Recommended citation:
Mackey KM, Beech EH, Williams BE, Anderson JK, Young S, Parr NJ. Effectiveness of Syringe Services Programs: A Systematic Review. Washington, DC: Evidence Synthesis Program, Health Services Research and Development Service, Office of Research and Development, Department of Veterans Affairs. VA ESP Project #09-199; 2023.

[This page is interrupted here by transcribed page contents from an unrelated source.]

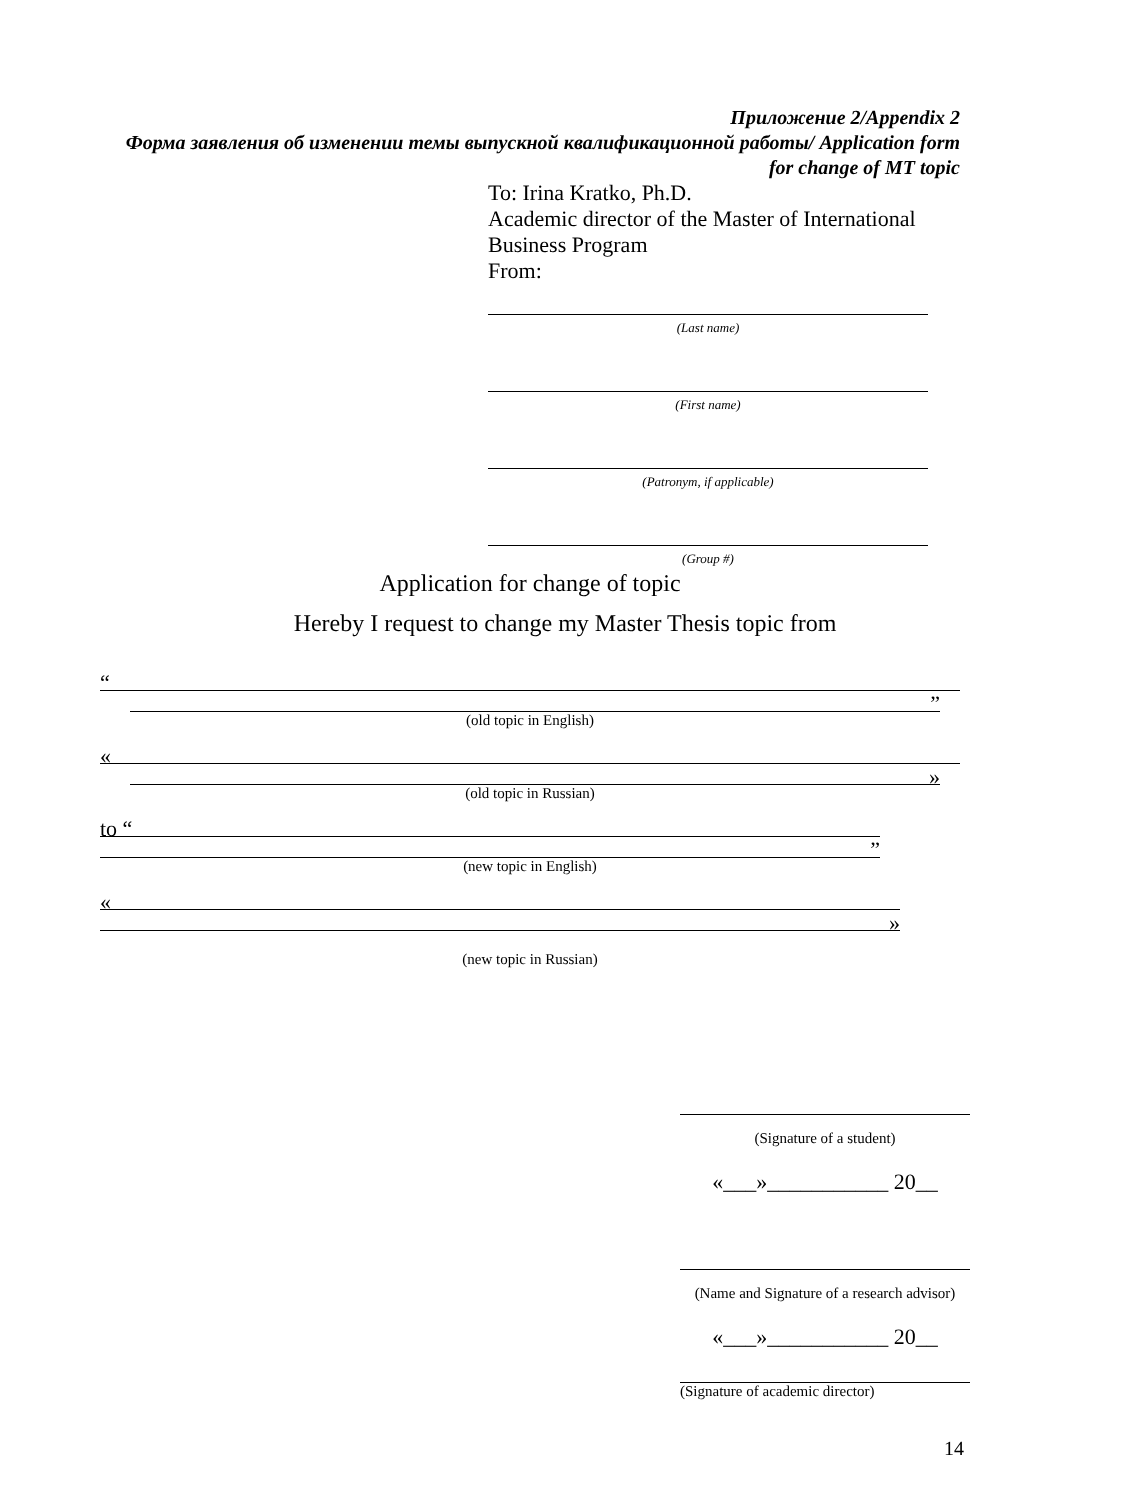Приложение 2/Appendix 2
Форма заявления об изменении темы выпускной квалификационной работы/ Application form for change of MT topic
To: Irina Kratko, Ph.D.
Academic director of the Master of International Business Program
From:
(Last name)
(First name)
(Patronym, if applicable)
(Group #)
Application for change of topic
Hereby I request to change my Master Thesis topic from
“
”
(old topic in English)
«
»
(old topic in Russian)
to “
”
(new topic in English)
«
»
(new topic in Russian)
(Signature of a student)
«___»___________ 20__
(Name and Signature of a research advisor)
«___»___________ 20__
(Signature of academic director)
14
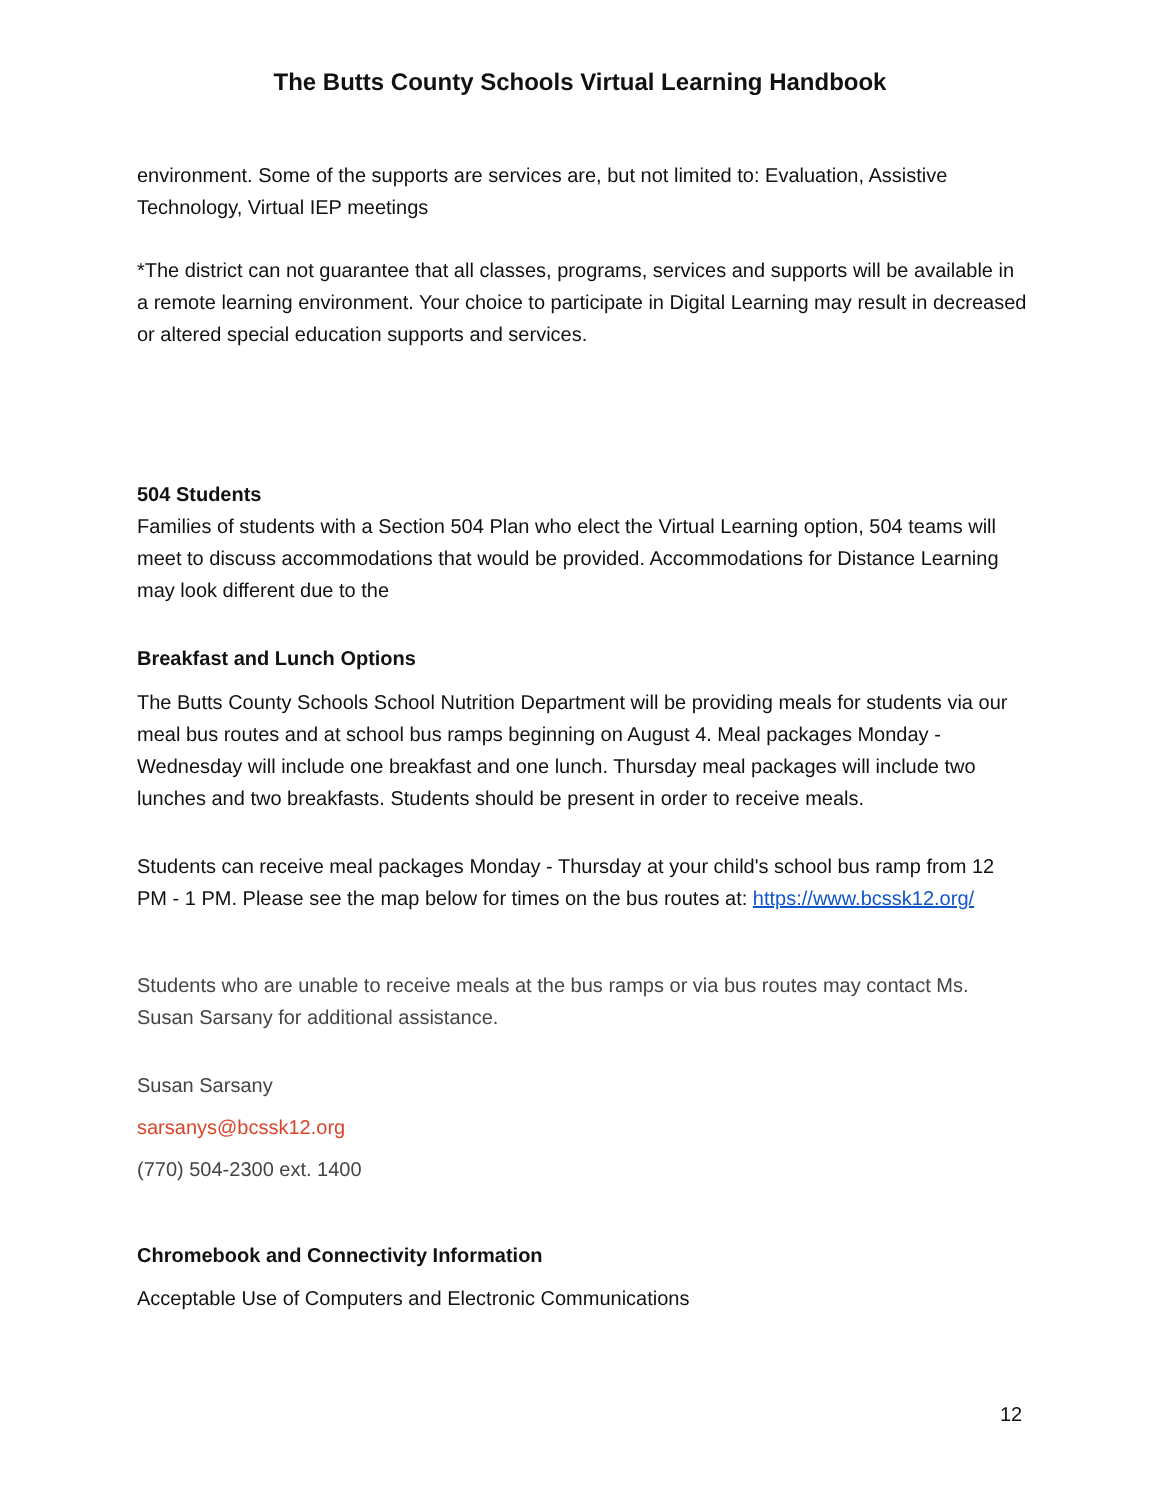The Butts County Schools Virtual Learning Handbook
environment. Some of the supports are services are, but not limited to: Evaluation, Assistive Technology, Virtual IEP meetings
*The district can not guarantee that all classes, programs, services and supports will be available in a remote learning environment. Your choice to participate in Digital Learning may result in decreased or altered special education supports and services.
504 Students
Families of students with a Section 504 Plan who elect the Virtual Learning option, 504 teams will meet to discuss accommodations that would be provided. Accommodations for Distance Learning may look different due to the
Breakfast and Lunch Options
The Butts County Schools School Nutrition Department will be providing meals for students via our meal bus routes and at school bus ramps beginning on August 4. Meal packages Monday - Wednesday will include one breakfast and one lunch. Thursday meal packages will include two lunches and two breakfasts. Students should be present in order to receive meals.
Students can receive meal packages Monday - Thursday at your child's school bus ramp from 12 PM - 1 PM. Please see the map below for times on the bus routes at: https://www.bcssk12.org/
Students who are unable to receive meals at the bus ramps or via bus routes may contact Ms. Susan Sarsany for additional assistance.
Susan Sarsany
sarsanys@bcssk12.org
(770) 504-2300 ext. 1400
Chromebook and Connectivity Information
Acceptable Use of Computers and Electronic Communications
12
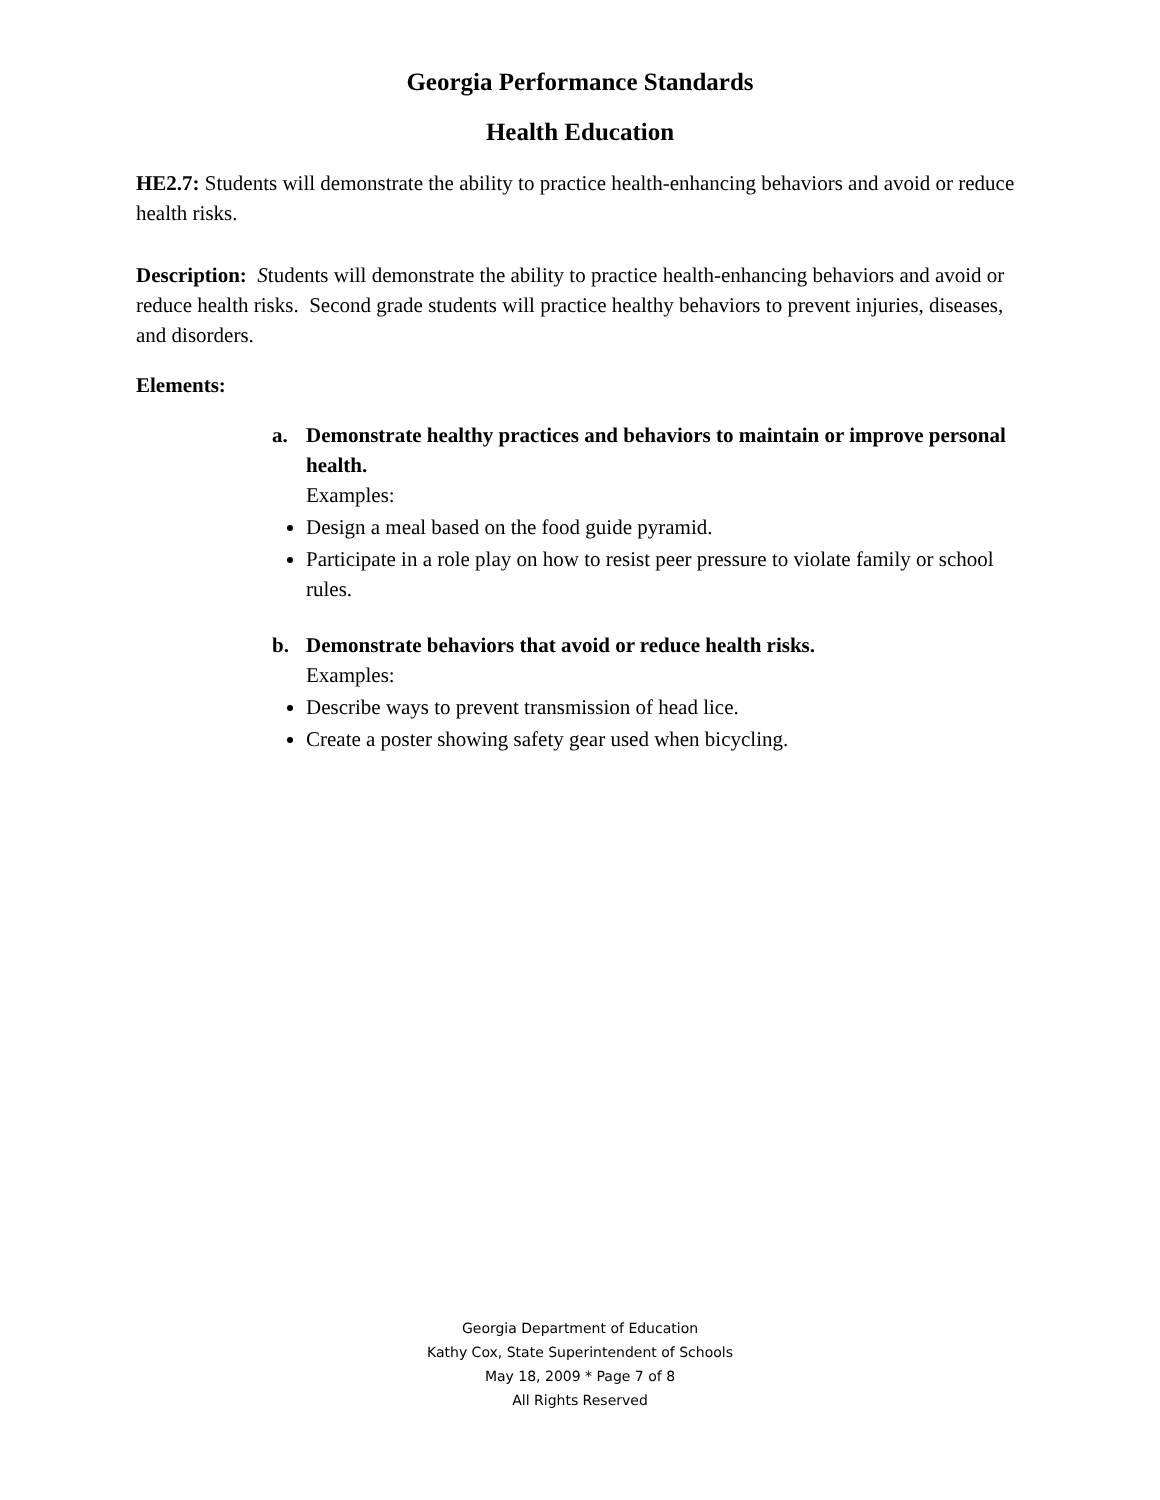Georgia Performance Standards
Health Education
HE2.7: Students will demonstrate the ability to practice health-enhancing behaviors and avoid or reduce health risks.
Description: Students will demonstrate the ability to practice health-enhancing behaviors and avoid or reduce health risks. Second grade students will practice healthy behaviors to prevent injuries, diseases, and disorders.
Elements:
a. Demonstrate healthy practices and behaviors to maintain or improve personal health.
Examples:
Design a meal based on the food guide pyramid.
Participate in a role play on how to resist peer pressure to violate family or school rules.
b. Demonstrate behaviors that avoid or reduce health risks.
Examples:
Describe ways to prevent transmission of head lice.
Create a poster showing safety gear used when bicycling.
Georgia Department of Education
Kathy Cox, State Superintendent of Schools
May 18, 2009 * Page 7 of 8
All Rights Reserved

Download PDF: Complete Report, Executive Summary, Report, Appendices

Takeaway

The evidence demonstrating the potential benefits of syringe services programs (SSPs) and relative lack of harms is sufficient to support SSP implementation when possible. SSP utilization likely lowers human immunodeficiency virus (HIV) transmission and reduces injection risk behaviors, and may lower hepatitis C (HCV) transmission, promote carrying naloxone, increase exposure to overdose education, and facilitate referral to and enrollment in treatment services. SSP use and presence in communities does not appear to increase injection frequency, unsafe syringe disposal practices, or neighborhood crime rates.

Context

Substance use-related harms including drug overdose deaths and new cases of HIV and HCV are increasing in the US. SSPs distribute sterile syringes with the aim of mitigating the negative consequences of injection drug use, in line with the principles of harm reduction. The present report is an attempt to provide an overall picture of what is known about the benefits and potential harms of SSPs.

Key Findings

Out of 3,787 potentially relevant articles, we included 100 primary studies and 17 systematic reviews. A 2022 review of reviews found sufficient evidence that SSPs prevent HIV transmission and tentative evidence that SSPs prevent HCV transmission. This review also found sufficient evidence that SSP use reduced injection risk behaviors. Based on a synthesis of primary studies, SSP use does not appear to increase injection frequency, unsafe disposal of syringes, or neighborhood crime rates. SSP use may be associated with increased treatment linkage and/or use of treatment services compared to no SSP use (or less use). While our confidence in findings for each individual outcome included in this review is low due to methodological limitations inherent in studies of public health interventions in real-world settings, the preponderance of evidence demonstrating the potential benefits of SSPs and relative lack of harms is more than sufficient to support SSP implementation when possible.